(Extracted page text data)
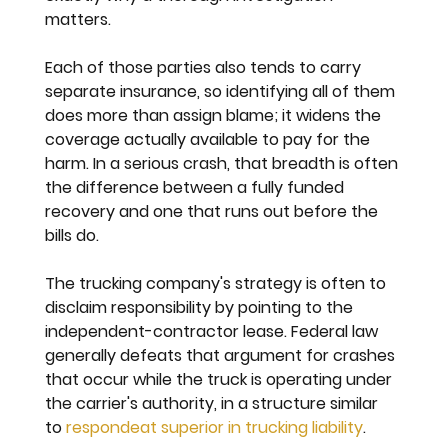
matters.
Each of those parties also tends to carry 
separate insurance, so identifying all of them 
does more than assign blame; it widens the 
coverage actually available to pay for the 
harm. In a serious crash, that breadth is often 
the difference between a fully funded 
recovery and one that runs out before the 
bills do.
The trucking company's strategy is often to 
disclaim responsibility by pointing to the 
independent-contractor lease. Federal law 
generally defeats that argument for crashes 
that occur while the truck is operating under 
the carrier's authority, in a structure similar 
to 
respondeat superior in trucking liability
.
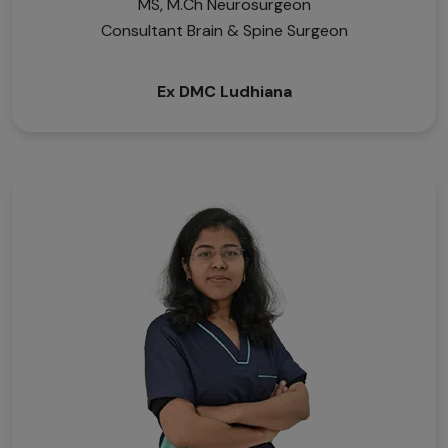
MS, M.Ch Neurosurgeon
Consultant Brain & Spine Surgeon
Ex DMC Ludhiana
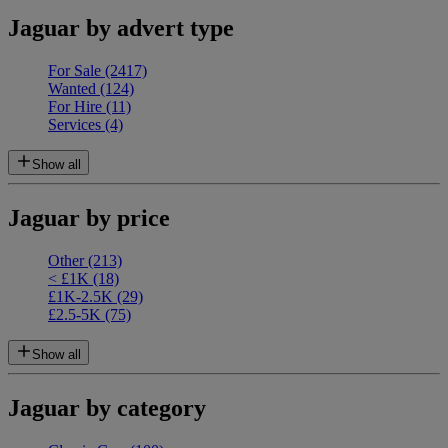
Jaguar by advert type
For Sale
(2417)
Wanted
(124)
For Hire
(11)
Services
(4)
Show all
Jaguar by price
Other
(213)
< £1K
(18)
£1K-2.5K
(29)
£2.5-5K
(75)
Show all
Jaguar by category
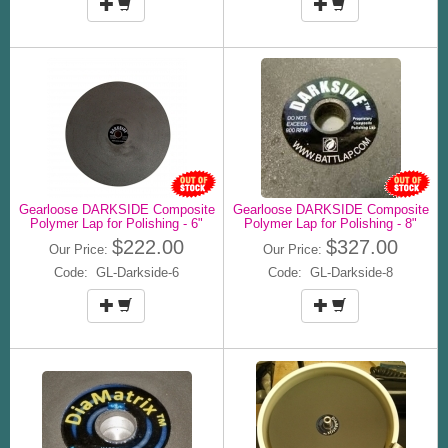
Gearloose DARKSIDE Composite
Gearloose DARKSIDE Composite
Polymer Lap for Polishing - 6"
Polymer Lap for Polishing - 8"
$222.00
$327.00
Our Price:
Our Price:
Code: GL-Darkside-6
Code: GL-Darkside-8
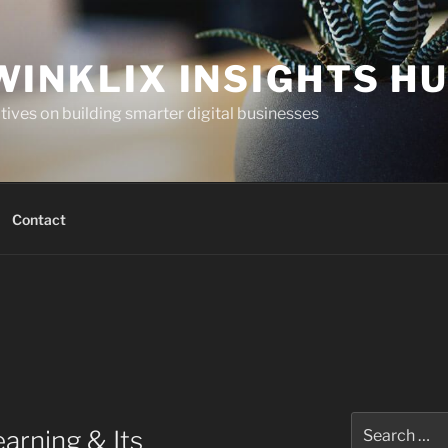
WINKLIX INSIGHTS H
ives on building smarter digital businesses
Contact
Search
arning & Its
for:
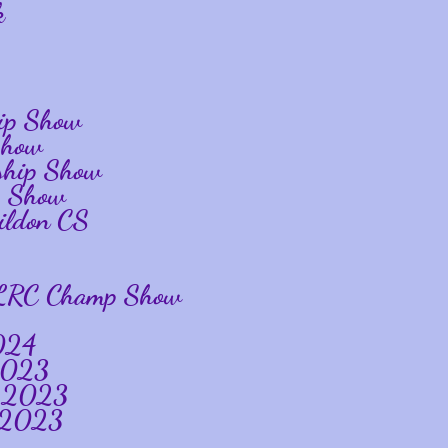
k
ip Show
Show
ship Show
p Show
ildon CS
gs LRC Champ Show
024
 2023
y 2023
w 2023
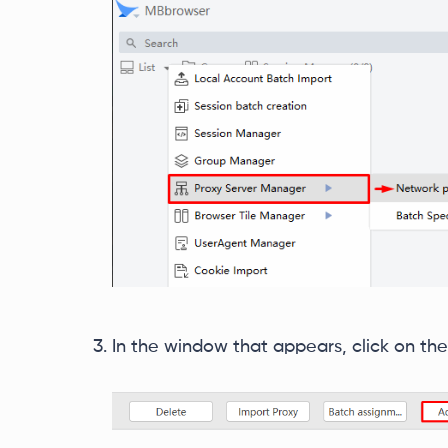
In the window that appears, click on the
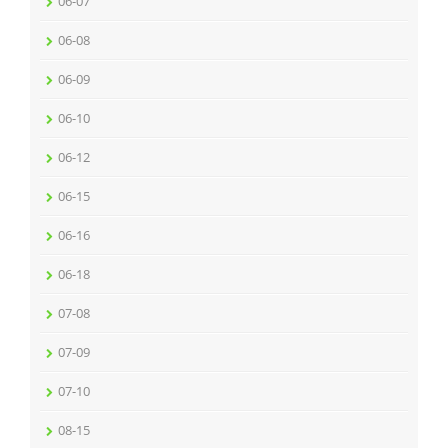
06-07
06-08
06-09
06-10
06-12
06-15
06-16
06-18
07-08
07-09
07-10
08-15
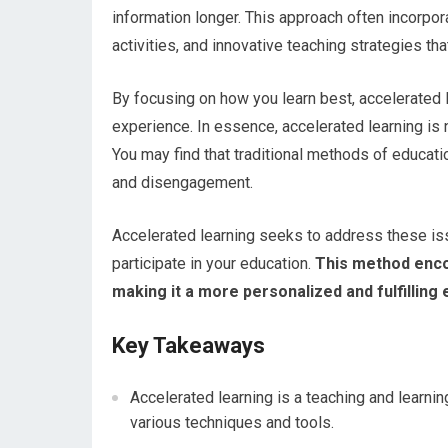
information longer. This approach often incorpor
activities, and innovative teaching strategies that
By focusing on how you learn best, accelerated 
experience. In essence, accelerated learning is n
You may find that traditional methods of educat
and disengagement.
Accelerated learning seeks to address these is
participate in your education.
This method encou
making it a more personalized and fulfilling
Key Takeaways
Accelerated learning is a teaching and learni
various techniques and tools.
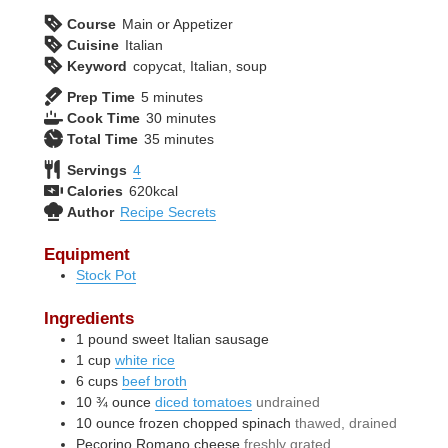
Course
Main or Appetizer
Cuisine
Italian
Keyword
copycat, Italian, soup
minutes
Prep Time
5
minutes
minutes
Cook Time
30
minutes
minutes
Total Time
35
minutes
Servings
4
Calories
620
kcal
Author
Recipe Secrets
Equipment
Stock Pot
Ingredients
1
pound
sweet Italian sausage
1
cup
white rice
6
cups
beef broth
10 ¾
ounce
diced tomatoes
undrained
10
ounce
frozen chopped spinach
thawed, drained
Pecorino Romano cheese
freshly grated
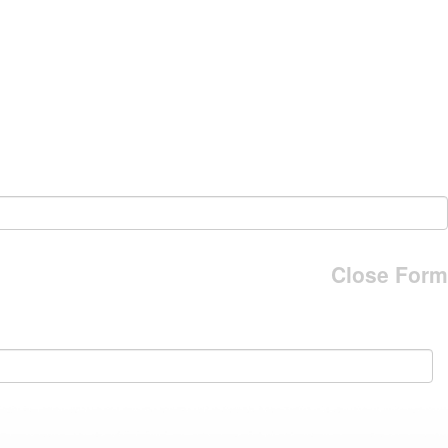
Close Form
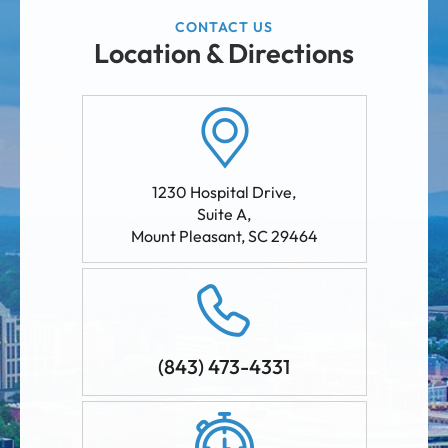
CONTACT US
Location & Directions
1230 Hospital Drive,
Suite A
,
Mount Pleasant
,
SC
29464
(843) 473-4331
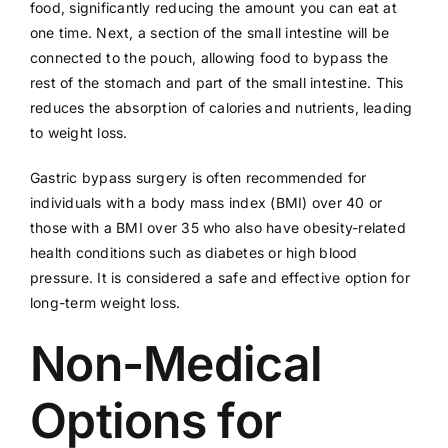
food, significantly reducing the amount you can eat at
one time. Next, a section of the small intestine will be
connected to the pouch, allowing food to bypass the
rest of the stomach and part of the small intestine. This
reduces the absorption of calories and nutrients, leading
to weight loss.
Gastric bypass surgery is often recommended for
individuals with a body mass index (BMI) over 40 or
those with a BMI over 35 who also have obesity-related
health conditions such as diabetes or high blood
pressure. It is considered a safe and effective option for
long-term weight loss.
Non-Medical
Options for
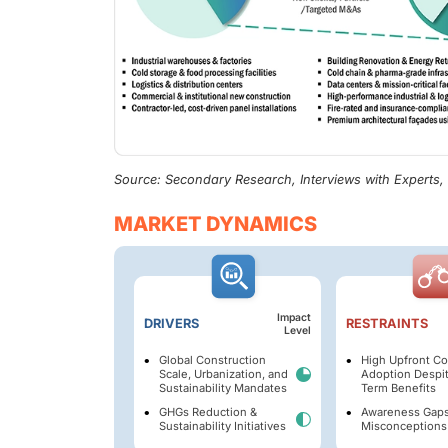
Source: Secondary Research, Interviews with Experts
MARKET DYNAMICS
Impact
DRIVERS
RESTRAINTS
Level
Global Construction
High Upfront Co
Scale, Urbanization, and
Adoption Despi
Sustainability Mandates
Term Benefits
GHGs Reduction &
Awareness Gaps
Sustainability Initiatives
Misconceptions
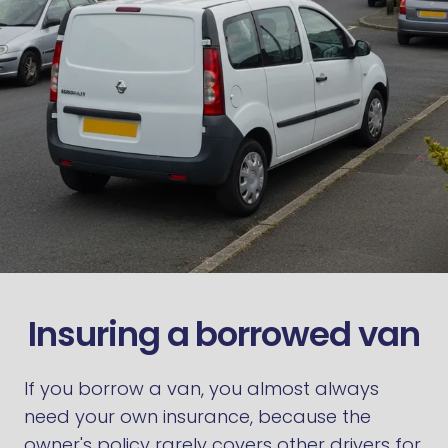
Insuring a borrowed van
If you borrow a van, you almost always
need your own insurance, because the
owner's policy rarely covers other drivers for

#### WHAT THIS TASK INVOLVES
Only the text of the records belongs in the answer; reproduce it verbatim, with no pictures.

#### WRITTEN RESPONSE
matters.
Each of those parties also tends to carry 
separate insurance, so identifying all of them 
does more than assign blame; it widens the 
coverage actually available to pay for the 
harm. In a serious crash, that breadth is often 
the difference between a fully funded 
recovery and one that runs out before the 
bills do.
The trucking company's strategy is often to 
disclaim responsibility by pointing to the 
independent-contractor lease. Federal law 
generally defeats that argument for crashes 
that occur while the truck is operating under 
the carrier's authority, in a structure similar 
to 
respondeat superior in trucking liability
.
MS, M.Ch Neurosurgeon
Consultant Brain & Spine Surgeon
Ex DMC Ludhiana
Jaguar by advert type
For Sale
(2417)
Wanted
(124)
For Hire
(11)
Services
(4)
Show all
Jaguar by price
Other
(213)
< £1K
(18)
£1K-2.5K
(29)
£2.5-5K
(75)
Show all
Jaguar by category
Gearloose DARKSIDE Composite
Gearloose DARKSIDE Composite
Polymer Lap for Polishing - 6"
Polymer Lap for Polishing - 8"
$222.00
$327.00
Our Price:
Our Price:
Code: GL-Darkside-6
Code: GL-Darkside-8
WINKLIX INSIGHTS H
ives on building smarter digital businesses
Contact
Search
arning & Its
for:
k
ip Show
Show
ship Show
p Show
ildon CS
gs LRC Champ Show
024
 2023
y 2023
w 2023
In the window that appears, click on the
06-07
06-08
06-09
06-10
06-12
06-15
06-16
06-18
07-08
07-09
07-10
08-15
information longer. This approach often incorpor
activities, and innovative teaching strategies that
By focusing on how you learn best, accelerated 
experience. In essence, accelerated learning is n
You may find that traditional methods of educat
and disengagement.
Accelerated learning seeks to address these is
participate in your education.
This method encou
making it a more personalized and fulfilling
Key Takeaways
Accelerated learning is a teaching and learni
various techniques and tools.
Course
Main or Appetizer
Cuisine
Italian
Keyword
copycat, Italian, soup
minutes
Prep Time
5
minutes
minutes
Cook Time
30
minutes
minutes
Total Time
35
minutes
Servings
4
Calories
620
kcal
Author
Recipe Secrets
Equipment
Stock Pot
Ingredients
1
pound
sweet Italian sausage
1
cup
white rice
6
cups
beef broth
10 ¾
ounce
diced tomatoes
undrained
10
ounce
frozen chopped spinach
thawed, drained
Pecorino Romano cheese
freshly grated
Close Form
CONTACT US
Location & Directions
1230 Hospital Drive,
Suite A
,
Mount Pleasant
,
SC
29464
(843) 473-4331
food, significantly reducing the amount you can eat at
one time. Next, a section of the small intestine will be
connected to the pouch, allowing food to bypass the
rest of the stomach and part of the small intestine. This
reduces the absorption of calories and nutrients, leading
to weight loss.
Gastric bypass surgery is often recommended for
individuals with a body mass index (BMI) over 40 or
those with a BMI over 35 who also have obesity-related
health conditions such as diabetes or high blood
pressure. It is considered a safe and effective option for
long-term weight loss.
Non-Medical
Options for
Source: Secondary Research, Interviews with Experts
MARKET DYNAMICS
Impact
DRIVERS
RESTRAINTS
Level
Global Construction
High Upfront Co
Scale, Urbanization, and
Adoption Despi
Sustainability Mandates
Term Benefits
GHGs Reduction &
Awareness Gaps
Sustainability Initiatives
Misconceptions
Insuring a borrowed van
If you borrow a van, you almost always
need your own insurance, because the
owner's policy rarely covers other drivers for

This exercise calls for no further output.